I have hunted Wyoming Pronghorn many times....my last time was in Gillette where EVERY one draws a tag. Many claim there are not good animals there but we all took excellent goats and mine being a 15 1/2"er my best goat to date. There are ranches that have trespass fees....I can try to dig up a locals name and number that has #`s to various ranchers. We paid $700 each for the week....camped on the property and hunted 14,000 acres. We actually tipped the homeowner extra.
Buy a point, call wy game and fish and head out there. Ive camped all three of my trips and I also pre-cook and freeze my food so that all i have to do is drop it in boiling water to heat it. This helps me keep costs low.
For gear, bring layers and some rain gear and some good boots to ward off the cactus. If you're hunting public a gps and onXmaps chips is worth its weight in gold! Ive killed 2 antelope on three trips and they have all been on public ground.
In SD I think you'll see the most goats north of Bella Fourche on the west side of 85 clear to the WY boarder. Lots of deer there too. Not so many goats in Buffalo Gap but there are large bands of Big Horn sheep there and worth driving around to see the country. Go to Wall and turn south. They can be right in the prairie and in the road. Dumb sheep. If you get there first thing in the morning, you might be able to get some close ups of the mountain goats at Mt Rushmore as well. They come down out of the hills at night but head back up when the people start showing up in the morning. SD has a lot going on.
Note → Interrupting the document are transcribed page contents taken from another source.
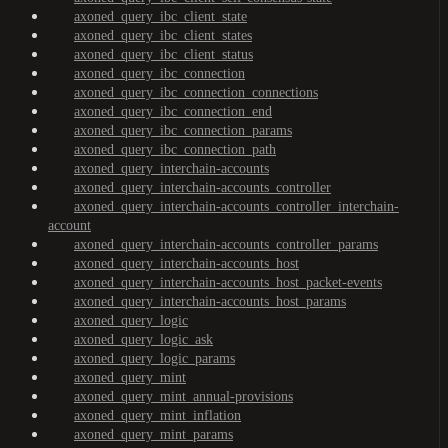
axoned_query_ibc_client_state
axoned_query_ibc_client_states
axoned_query_ibc_client_status
axoned_query_ibc_connection
axoned_query_ibc_connection_connections
axoned_query_ibc_connection_end
axoned_query_ibc_connection_params
axoned_query_ibc_connection_path
axoned_query_interchain-accounts
axoned_query_interchain-accounts_controller
axoned_query_interchain-accounts_controller_interchain-
account
axoned_query_interchain-accounts_controller_params
axoned_query_interchain-accounts_host
axoned_query_interchain-accounts_host_packet-events
axoned_query_interchain-accounts_host_params
axoned_query_logic
axoned_query_logic_ask
axoned_query_logic_params
axoned_query_mint
axoned_query_mint_annual-provisions
axoned_query_mint_inflation
axoned_query_mint_params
I hunted Harding County this year and camped in the Reva campground. I was shocked by the amount of hunters versus years past. Couldn't get away from em. They were everywhere, driving everyroad, parked on every entrance, etc. Not exaggerating. Just too many people for my taste and the animals were very spooky. I've hunted Fall River county in years past and it can be crowded as well but not as bad. Problem down there is your camping options are limited unless you want to move camp everyday which I have done. Less antelope down there also but they are there. Never hunted another state for antelope so I have nothing to compare it to.
Make sure you do a Bowsite Antelope search as there is a TON of info from us over the years. I mean a lot!
My reco would be to find a trespass fee or semi-guided hunt. They are dirt cheap and unless you live in the state can be a huge benefit.
You can absolutely do a DIY hunt but that first year may be a huge learning curve.
Start scouting water now because that's what you are going to be hunting. Have at least 10+ spots as many will have blinds already on them. Don't even think about S&S unless you have time and can do it during the rut but even then success is probably the lowest of all animals outside of a cougar or wolf.
My other reco would be to hunt after deer and elk have opened if you can - it weeds a lot of hunters out and much less crowded.
Antelope hunting is more about being prepared and having options.
Thanks for all of the advice especially getting that WY point this year. As far as camping can you just drive your truck out on public land and make camp around it? Probably will pre cook meals and then heat them up. I would like to try spot and stalk like 2 days and then probably will end up sitting over water the rest of the trip.
Get a point and hunt Wyoming. It's lousy with antelope.
You can Camp anywhere on BLM. DIY is very doable.
Go to WY. Prepare to have fun. Lots of public land but make sure you are 100% positive you are on public land whether wit's with On X on your phone or a handheld GPS. You can get turned around once you start chasing them. Here is a link to some antelope gear recommendation although not all are necessary, just items to make life easier. Shooting sticks and GPS of some sorts are higher on that list though. Good luck on your hunt! You won't regret it.
You can camp on BLM for 16 days, if you want to stay longer you have to move your camp a minimum of a mile.